> **Assignment**
The whole of the data is to be reproduced exactly.

Stored entries:
----

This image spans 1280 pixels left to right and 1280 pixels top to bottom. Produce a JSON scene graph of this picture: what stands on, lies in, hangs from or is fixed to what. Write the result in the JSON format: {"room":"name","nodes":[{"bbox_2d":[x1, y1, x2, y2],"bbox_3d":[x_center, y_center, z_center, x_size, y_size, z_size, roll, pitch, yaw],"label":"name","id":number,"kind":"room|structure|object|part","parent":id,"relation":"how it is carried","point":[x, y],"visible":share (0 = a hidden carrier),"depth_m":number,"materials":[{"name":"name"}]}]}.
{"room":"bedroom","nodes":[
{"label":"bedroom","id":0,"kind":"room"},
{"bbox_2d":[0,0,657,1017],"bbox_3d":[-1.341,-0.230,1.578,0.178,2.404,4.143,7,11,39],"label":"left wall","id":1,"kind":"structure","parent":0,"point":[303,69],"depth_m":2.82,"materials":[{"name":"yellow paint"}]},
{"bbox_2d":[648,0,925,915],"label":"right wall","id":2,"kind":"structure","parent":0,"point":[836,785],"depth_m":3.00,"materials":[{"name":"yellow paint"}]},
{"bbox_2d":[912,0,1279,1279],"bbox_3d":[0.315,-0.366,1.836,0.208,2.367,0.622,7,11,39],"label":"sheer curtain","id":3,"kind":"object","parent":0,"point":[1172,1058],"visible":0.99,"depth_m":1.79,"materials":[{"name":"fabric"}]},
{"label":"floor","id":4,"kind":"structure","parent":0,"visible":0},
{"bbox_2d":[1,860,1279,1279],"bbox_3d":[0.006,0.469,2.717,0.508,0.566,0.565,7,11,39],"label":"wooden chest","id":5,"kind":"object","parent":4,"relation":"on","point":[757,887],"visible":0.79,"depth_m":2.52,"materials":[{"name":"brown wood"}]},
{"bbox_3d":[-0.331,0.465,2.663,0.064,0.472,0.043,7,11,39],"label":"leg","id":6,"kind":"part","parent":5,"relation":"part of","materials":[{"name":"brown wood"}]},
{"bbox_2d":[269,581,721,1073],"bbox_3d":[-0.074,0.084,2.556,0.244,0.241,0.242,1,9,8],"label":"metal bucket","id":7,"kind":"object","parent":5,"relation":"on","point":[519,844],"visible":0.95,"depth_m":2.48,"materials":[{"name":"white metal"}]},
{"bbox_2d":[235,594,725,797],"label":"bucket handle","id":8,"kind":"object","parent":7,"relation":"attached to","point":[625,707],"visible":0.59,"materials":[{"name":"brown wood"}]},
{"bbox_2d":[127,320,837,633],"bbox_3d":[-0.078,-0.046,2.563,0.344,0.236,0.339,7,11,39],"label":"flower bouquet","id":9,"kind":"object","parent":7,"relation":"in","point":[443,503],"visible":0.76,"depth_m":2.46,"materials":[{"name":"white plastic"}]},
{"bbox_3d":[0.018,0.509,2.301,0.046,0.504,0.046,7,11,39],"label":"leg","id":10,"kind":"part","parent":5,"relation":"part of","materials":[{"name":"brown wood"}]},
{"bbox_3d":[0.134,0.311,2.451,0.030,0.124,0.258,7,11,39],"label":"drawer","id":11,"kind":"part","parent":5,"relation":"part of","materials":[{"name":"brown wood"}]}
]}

----

> **Result for this task**
This image spans 1280 pixels left to right and 1280 pixels top to bottom. Produce a JSON scene graph of this picture: what stands on, lies in, hangs from or is fixed to what. Write the result in the JSON format: {"room":"name","nodes":[{"bbox_2d":[x1, y1, x2, y2],"bbox_3d":[x_center, y_center, z_center, x_size, y_size, z_size, roll, pitch, yaw],"label":"name","id":number,"kind":"room|structure|object|part","parent":id,"relation":"how it is carried","point":[x, y],"visible":share (0 = a hidden carrier),"depth_m":number,"materials":[{"name":"name"}]}]}.
{"room":"bedroom","nodes":[
{"label":"bedroom","id":0,"kind":"room"},
{"bbox_2d":[0,0,657,1017],"bbox_3d":[-1.341,-0.230,1.578,0.178,2.404,4.143,7,11,39],"label":"left wall","id":1,"kind":"structure","parent":0,"point":[303,69],"depth_m":2.82,"materials":[{"name":"yellow paint"}]},
{"bbox_2d":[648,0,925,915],"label":"right wall","id":2,"kind":"structure","parent":0,"point":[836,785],"depth_m":3.00,"materials":[{"name":"yellow paint"}]},
{"bbox_2d":[912,0,1279,1279],"bbox_3d":[0.315,-0.366,1.836,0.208,2.367,0.622,7,11,39],"label":"sheer curtain","id":3,"kind":"object","parent":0,"point":[1172,1058],"visible":0.99,"depth_m":1.79,"materials":[{"name":"fabric"}]},
{"label":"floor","id":4,"kind":"structure","parent":0,"visible":0},
{"bbox_2d":[1,860,1279,1279],"bbox_3d":[0.006,0.469,2.717,0.508,0.566,0.565,7,11,39],"label":"wooden chest","id":5,"kind":"object","parent":4,"relation":"on","point":[757,887],"visible":0.79,"depth_m":2.52,"materials":[{"name":"brown wood"}]},
{"bbox_3d":[-0.331,0.465,2.663,0.064,0.472,0.043,7,11,39],"label":"leg","id":6,"kind":"part","parent":5,"relation":"part of","materials":[{"name":"brown wood"}]},
{"bbox_2d":[269,581,721,1073],"bbox_3d":[-0.074,0.084,2.556,0.244,0.241,0.242,1,9,8],"label":"metal bucket","id":7,"kind":"object","parent":5,"relation":"on","point":[519,844],"visible":0.95,"depth_m":2.48,"materials":[{"name":"white metal"}]},
{"bbox_2d":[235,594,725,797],"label":"bucket handle","id":8,"kind":"object","parent":7,"relation":"attached to","point":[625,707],"visible":0.59,"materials":[{"name":"brown wood"}]},
{"bbox_2d":[127,320,837,633],"bbox_3d":[-0.078,-0.046,2.563,0.344,0.236,0.339,7,11,39],"label":"flower bouquet","id":9,"kind":"object","parent":7,"relation":"in","point":[443,503],"visible":0.76,"depth_m":2.46,"materials":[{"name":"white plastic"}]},
{"bbox_3d":[0.018,0.509,2.301,0.046,0.504,0.046,7,11,39],"label":"leg","id":10,"kind":"part","parent":5,"relation":"part of","materials":[{"name":"brown wood"}]},
{"bbox_3d":[0.134,0.311,2.451,0.030,0.124,0.258,7,11,39],"label":"drawer","id":11,"kind":"part","parent":5,"relation":"part of","materials":[{"name":"brown wood"}]}
]}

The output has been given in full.